Deb -- If I ever sit down long enough, I have a novel in me about a haunted WWI vet-small town cop-murder mystery/thriller/whatever. I have the plot laid out, some of the characters, some of the history and background and, of course, the shotgun...
Oh, for a writing scholarship where I could lock myself in a room and hammer out the Great American Novel.
You comments keep me going on a gray, gray day. Many thanks.
Gray, gray day, indeed. I was expecting fall, but not winter. The abrupt cold stings. Nice work again, Tom. I vote with Deb concerning the novel-writing. November is the month to do it, you know: National Novel Writing Month. (Google it.) You might not finish your novel, but you'd get a heck of a good start on it.
Carol -- Every November I forget about this until half-way through the month. You just gave me a reminder. Hmmmm....
Hey, if I ever win a couple of million in the lottery, you've got that scholarship. You can pay me back with the proceeds from the movie taken from your extremely successful novel. All right now. Off to buy a couple of tickets. :)
Deb -- Ooohhh, I hope you win the jackpot!
Tom,
It's funny you write about this today. Last night, with Dee Dee at work, I was in the bedroom getting some cleaning done when I heard my 2 poodles go nuts at the front door, which was open. The screen door was latched and it sounded like someone came in the door. I've never heard the dogs bark like they did. My first thought was that the kids had come over, but then realized that the dogs would have ceased their barking. I immediately grabbed the Remington 870 shotgun, loaded a round, and started for the door. No one there! I KNOW I heard someone trying to come in the door. I guess old age has it's benefits to keep the blood pressure up. Anyway, GREAT STORY!!

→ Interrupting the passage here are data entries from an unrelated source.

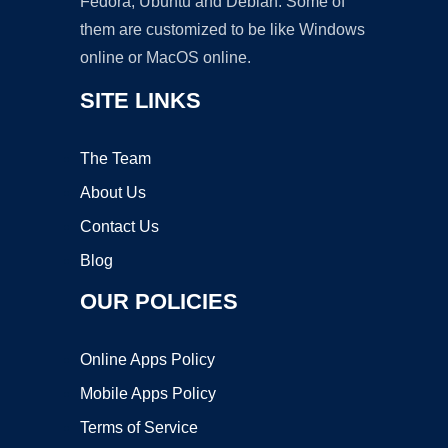
Fedora, Ubuntu and Debian. Some of
them are customized to be like Windows
online or MacOS online.
SITE LINKS
The Team
About Us
Contact Us
Blog
OUR POLICIES
Online Apps Policy
Mobile Apps Policy
Terms of Service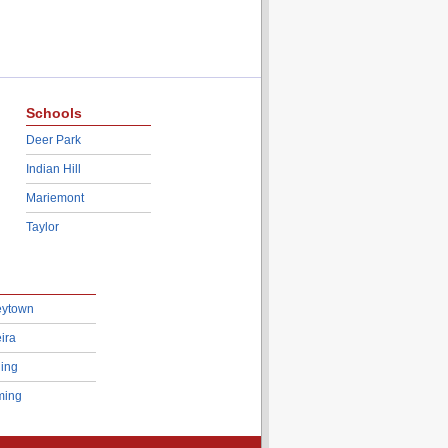
Schools
Deer Park
Indian Hill
Mariemont
Taylor
eytown
ira
ing
ing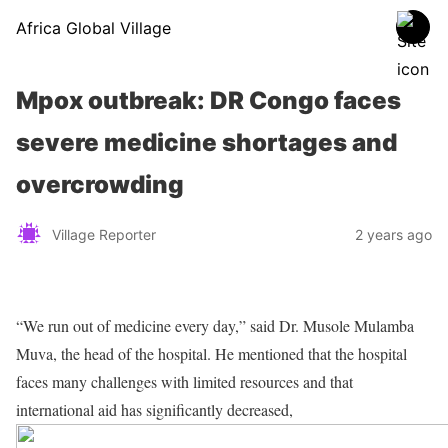
Africa Global Village
Mpox outbreak: DR Congo faces
severe medicine shortages and
overcrowding
Village Reporter
2 years ago
“We run out of medicine every day,” said Dr. Musole Mulamba
Muva, the head of the hospital. He mentioned that the hospital
faces many challenges with limited resources and that
international aid has significantly decreased,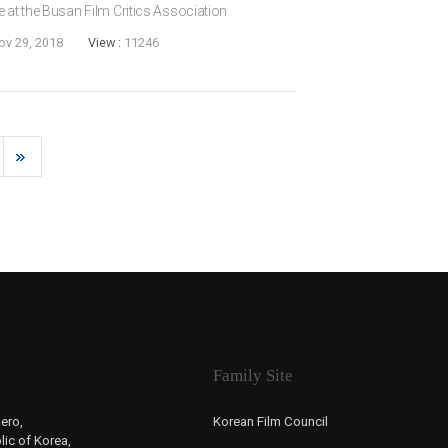
e at the Busan Film Critics Association
Actress Award for her role in JEON Go-
ov 29, 2018
View :
11246
ng-mi...
Family Site
ero,
Korean Film Council
ic of Korea,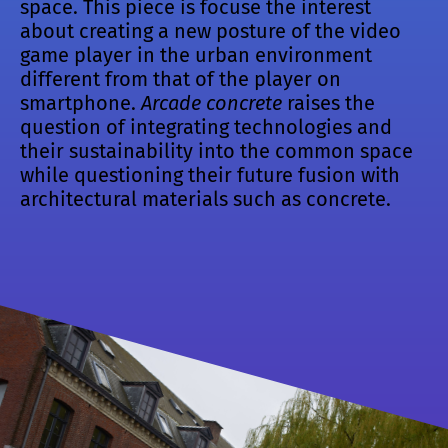
space. This piece is focuse the interest
about creating a new posture of the video
game player in the urban environment
different from that of the player on
smartphone.
Arcade concrete
raises the
question of integrating technologies and
their sustainability into the common space
while questioning their future fusion with
architectural materials such as concrete.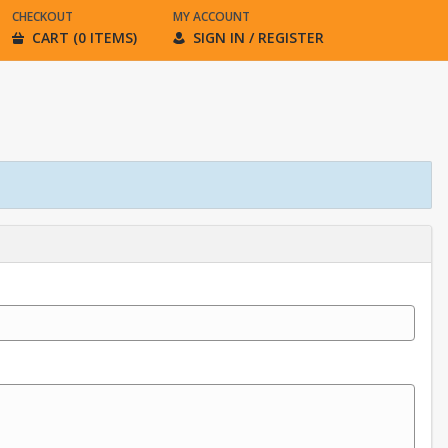
CHECKOUT
MY ACCOUNT
CART (0 ITEMS)
SIGN IN / REGISTER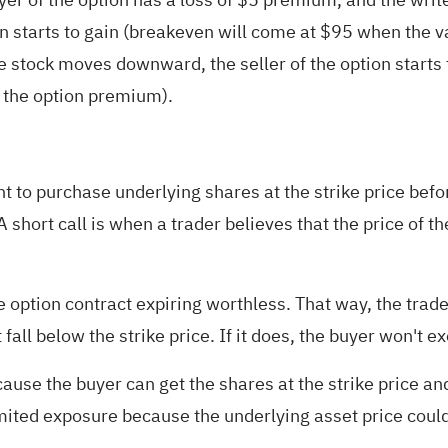
on starts to gain (breakeven will come at $95 when the v
 stock moves downward, the seller of the option starts t
ss the option premium).
ght to purchase underlying shares at the strike price bef
 A short call is when a trader believes that the price of th
he option contract expiring worthless. That way, the trad
fall below the strike price. If it does, the buyer won't ex
because the buyer can get the shares at the strike price 
nlimited exposure because the underlying asset price could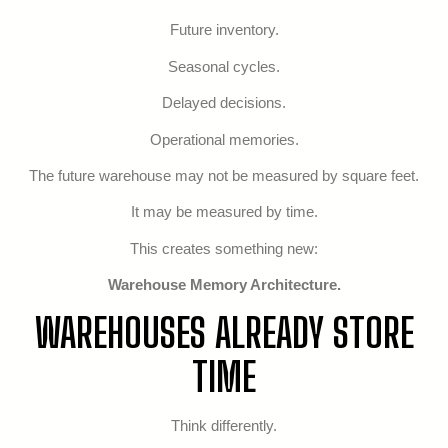
Future inventory.
Seasonal cycles.
Delayed decisions.
Operational memories.
The future warehouse may not be measured by square feet.
It may be measured by time.
This creates something new:
Warehouse Memory Architecture.
WAREHOUSES ALREADY STORE
TIME
Think differently.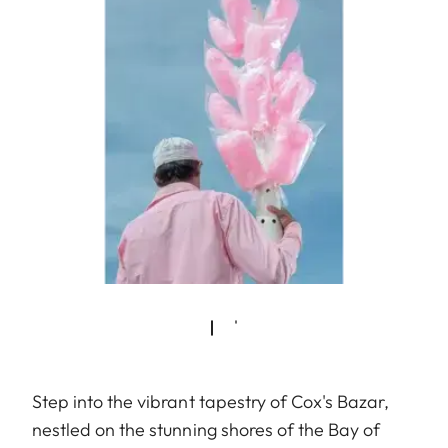
Step into the vibrant tapestry of Cox's Bazar,
nestled on the stunning shores of the Bay of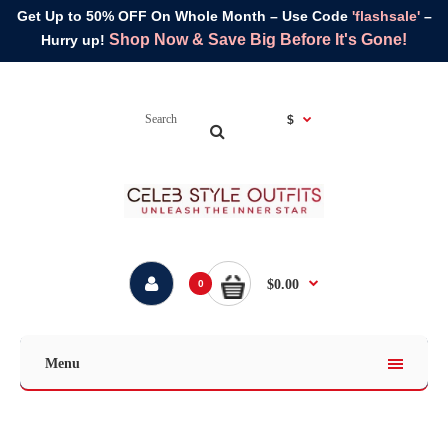
Get Up to 50% OFF On Whole Month – Use Code
'flashsale'
–
Shop Now & Save Big Before It's Gone!
Hurry up!
$
$0.00
0
Menu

Wes -- You're tellin' me the shotgun was unloaded? That right? ;-)
Do your fiction if you like, but never stop doing this.
To say "You should turn this into a story" has at least a vague implication that "this" could be more, that it is somehow lacking, incomplete.
These essays are what they are: perfect, true to their nature, complete, resonant. The rhythms of your writing are as familiar as the fields. They might be foundational for something else, but they don't need to be.
As someone said to me months ago, it's ok to plant snapdragons next to petunias, but don't tell that petunia to be a snapdragon.
Let the petunia be what it is.
Linda -- I'm not sure about my stuff being perfect and complete but I certainly appreciate the compliment. Words of wisdom to carry me forward into my next column: I am the petunia.
Perfect isn't flawless.
I don't quite know what that means, but I know it's true.
A few flaws in the service of perfection isn't such a bad thing.